#### [The problem]
From the listing below, copy only the lines from the line that contains "left shoulder: (598, 347)" to the line that contains "left back paw: (729, 523)", counting those two lines as part of the copy.

#### [Records for the exercise]
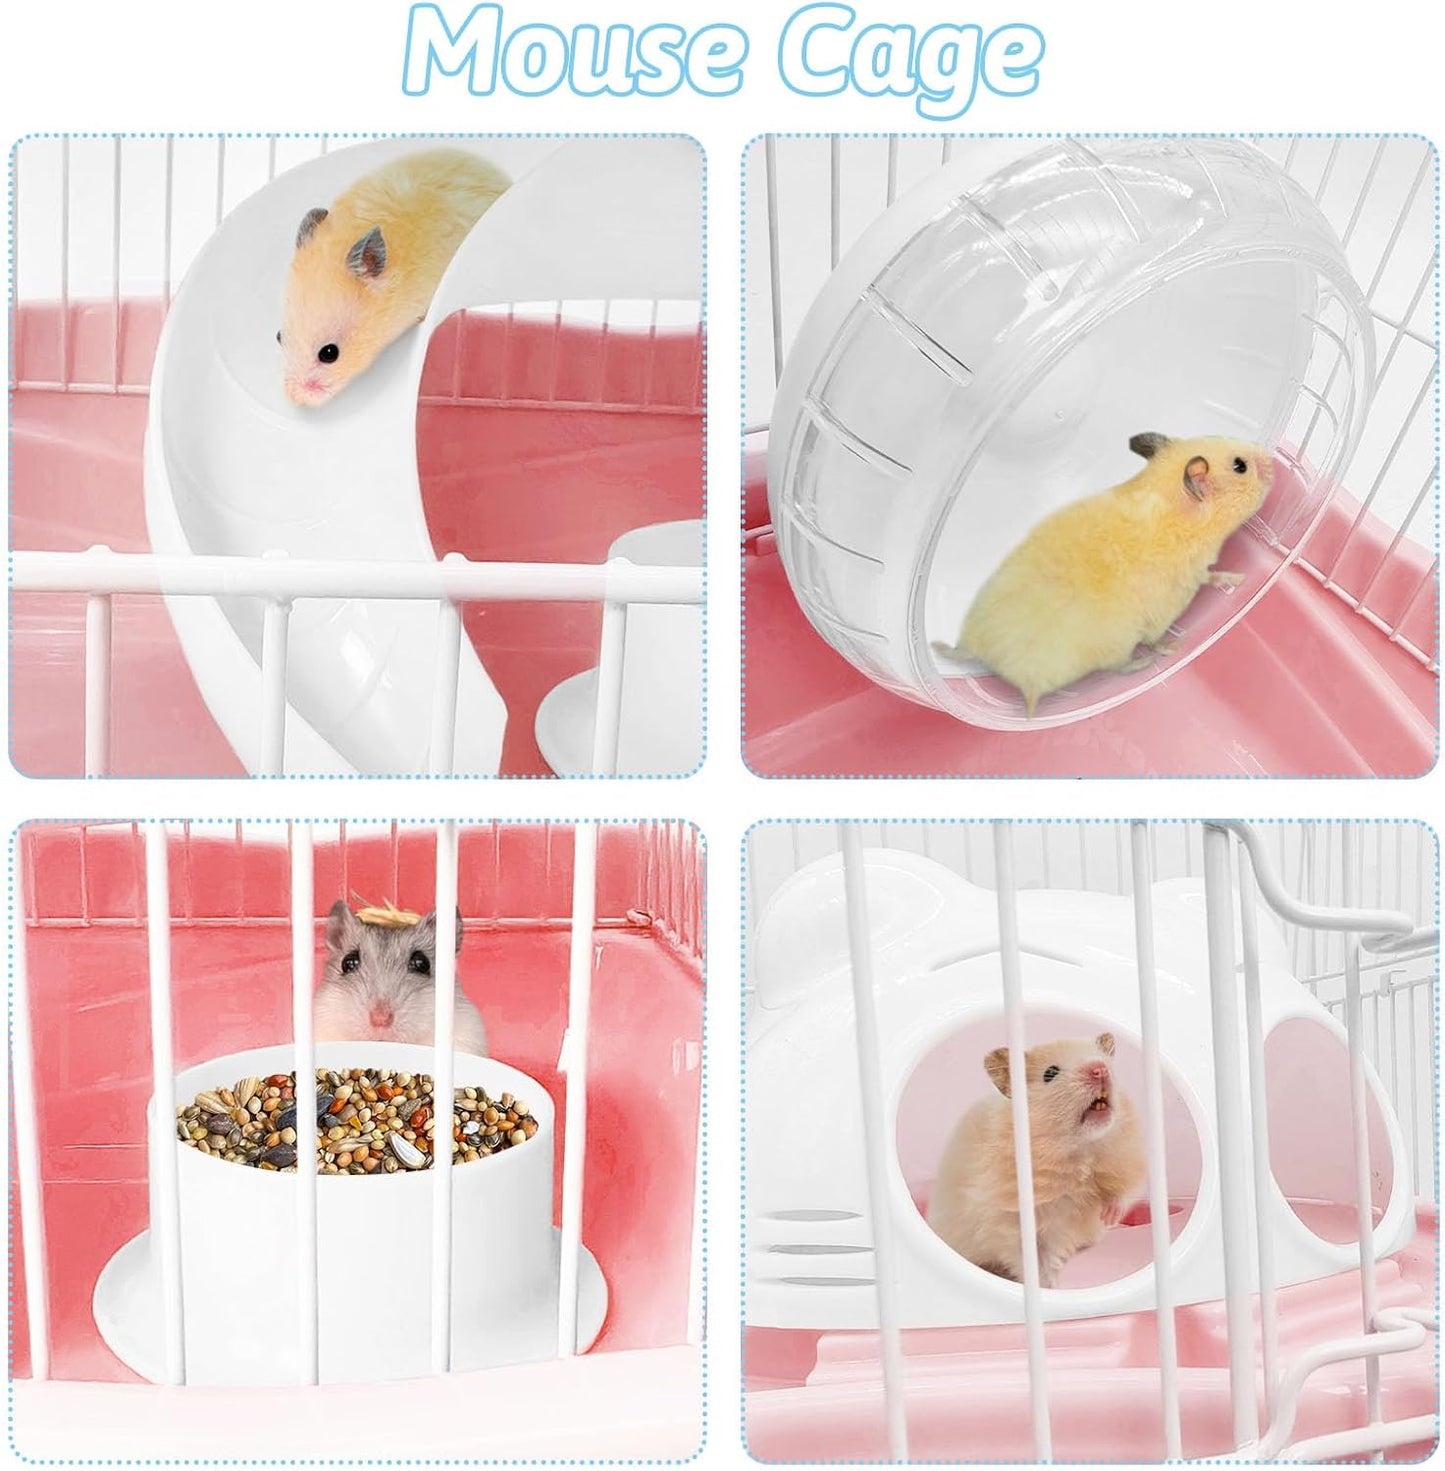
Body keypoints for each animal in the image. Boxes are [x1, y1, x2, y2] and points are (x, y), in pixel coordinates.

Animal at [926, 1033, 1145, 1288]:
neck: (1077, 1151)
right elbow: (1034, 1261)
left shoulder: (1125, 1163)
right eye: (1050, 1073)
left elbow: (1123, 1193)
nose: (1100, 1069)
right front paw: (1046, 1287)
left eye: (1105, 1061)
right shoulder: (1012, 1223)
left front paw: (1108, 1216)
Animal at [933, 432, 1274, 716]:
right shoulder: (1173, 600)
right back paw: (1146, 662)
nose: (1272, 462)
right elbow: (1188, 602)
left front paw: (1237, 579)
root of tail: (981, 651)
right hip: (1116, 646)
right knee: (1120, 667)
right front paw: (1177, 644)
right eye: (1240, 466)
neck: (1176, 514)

==

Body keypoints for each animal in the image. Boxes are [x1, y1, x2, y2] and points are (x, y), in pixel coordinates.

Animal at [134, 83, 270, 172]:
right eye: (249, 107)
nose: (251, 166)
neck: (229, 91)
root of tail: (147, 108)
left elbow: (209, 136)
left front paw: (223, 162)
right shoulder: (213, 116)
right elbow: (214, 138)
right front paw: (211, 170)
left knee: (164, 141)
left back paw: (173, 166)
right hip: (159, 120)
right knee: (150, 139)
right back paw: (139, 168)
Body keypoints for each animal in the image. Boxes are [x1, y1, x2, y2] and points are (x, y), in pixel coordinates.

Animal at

---

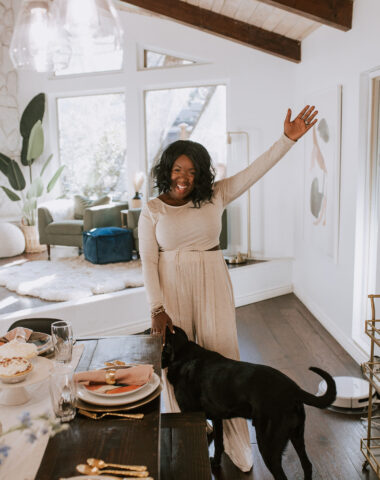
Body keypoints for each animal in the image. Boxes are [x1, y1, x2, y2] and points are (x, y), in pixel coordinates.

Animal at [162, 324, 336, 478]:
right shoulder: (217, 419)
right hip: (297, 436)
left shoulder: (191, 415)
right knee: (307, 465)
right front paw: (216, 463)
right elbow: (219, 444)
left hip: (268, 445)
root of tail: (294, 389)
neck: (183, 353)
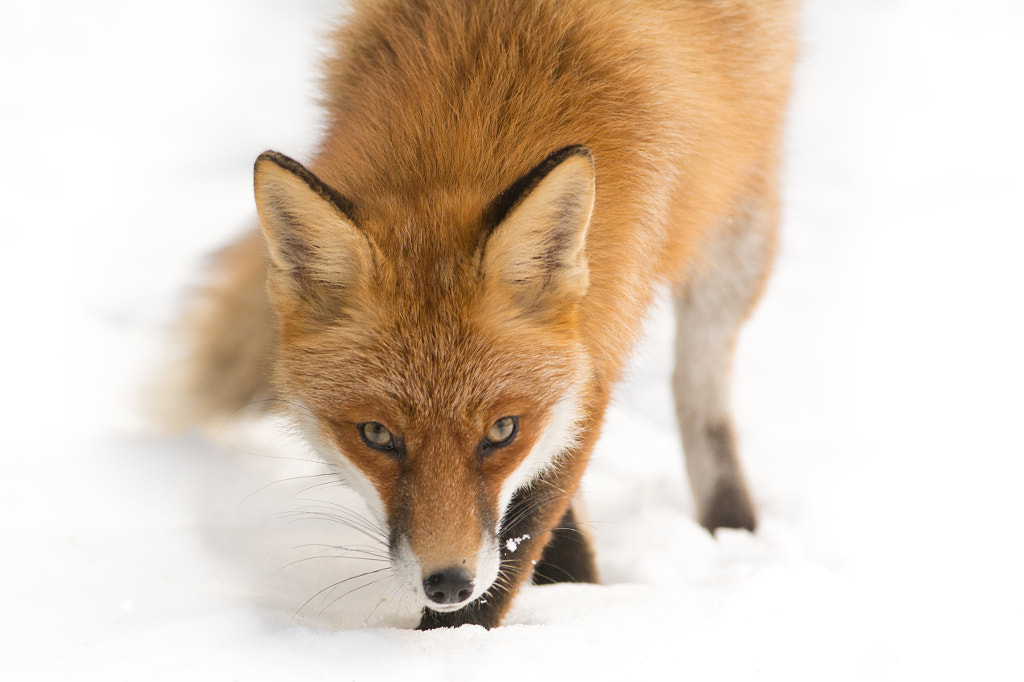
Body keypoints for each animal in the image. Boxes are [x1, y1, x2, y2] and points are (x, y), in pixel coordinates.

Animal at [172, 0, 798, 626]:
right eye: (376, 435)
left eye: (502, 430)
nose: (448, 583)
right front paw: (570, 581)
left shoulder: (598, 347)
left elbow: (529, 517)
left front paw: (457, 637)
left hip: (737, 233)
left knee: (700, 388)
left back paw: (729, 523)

#### [Finished exercise]
left shoulder: (598, 347)
left elbow: (529, 517)
left front paw: (457, 637)
left hip: (737, 233)
left knee: (700, 388)
left back paw: (729, 523)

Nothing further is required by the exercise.